From top to bottom, write out the listing exactly and skip every picture.

INFORMATION PROVIDED
[Start of section]

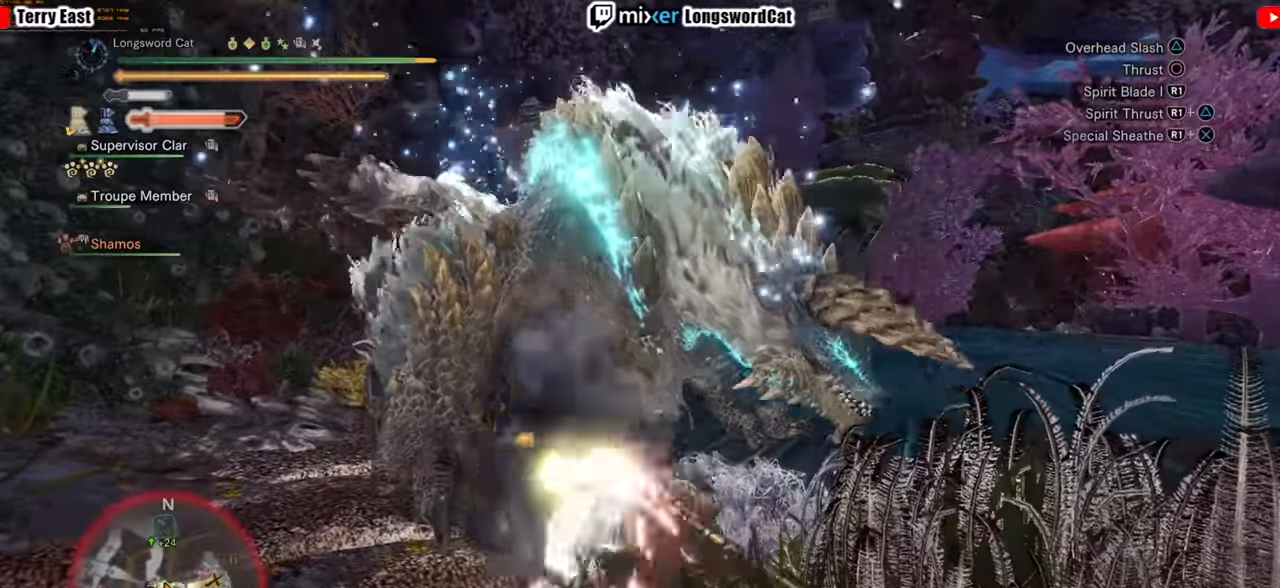
{"buttons": ["R1"], "left_stick": "up-right", "right_stick": "center", "events": [[80, "R1", "up"], [140, "R1", "down"], [220, "R1", "up"], [220, "left_stick", "center"], [460, "R1", "down"], [500, "left_stick", "up-right"]]}
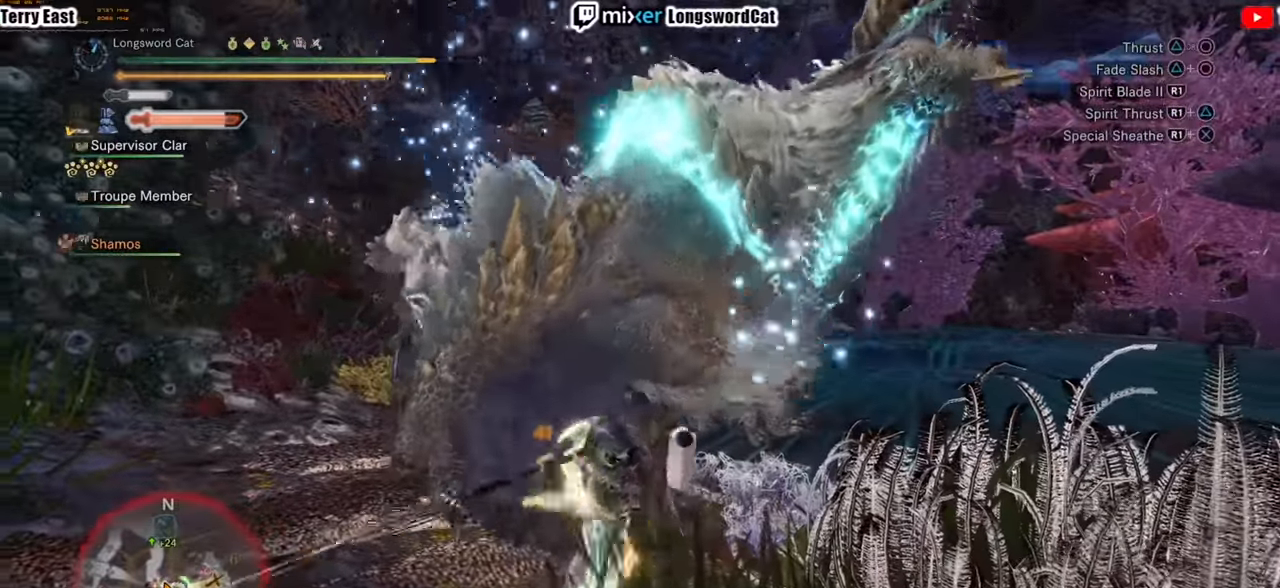
{"buttons": [], "left_stick": "center", "right_stick": "center", "events": [[140, "R1", "up"], [300, "left_stick", "center"], [420, "R1", "down"], [460, "R1", "up"]]}
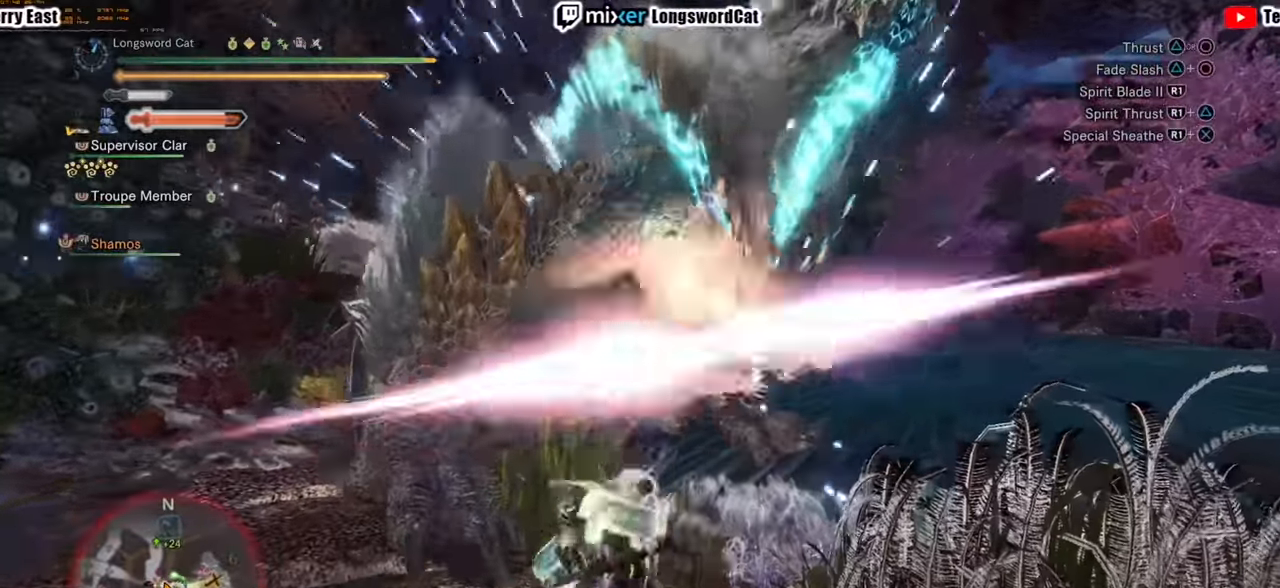
{"buttons": [], "left_stick": "center", "right_stick": "center", "events": [[40, "R1", "down"], [140, "R1", "up"], [200, "R1", "down"], [300, "R1", "up"], [360, "R1", "down"], [440, "R1", "up"]]}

[End of section]

WRITTEN ANSWER
{"buttons": ["R1"], "left_stick": "up-right", "right_stick": "center", "events": [[80, "R1", "up"], [140, "R1", "down"], [220, "R1", "up"], [220, "left_stick", "center"], [460, "R1", "down"], [500, "left_stick", "up-right"]]}
{"buttons": [], "left_stick": "center", "right_stick": "center", "events": [[140, "R1", "up"], [300, "left_stick", "center"], [420, "R1", "down"], [460, "R1", "up"]]}
{"buttons": [], "left_stick": "center", "right_stick": "center", "events": [[40, "R1", "down"], [140, "R1", "up"], [200, "R1", "down"], [300, "R1", "up"], [360, "R1", "down"], [440, "R1", "up"]]}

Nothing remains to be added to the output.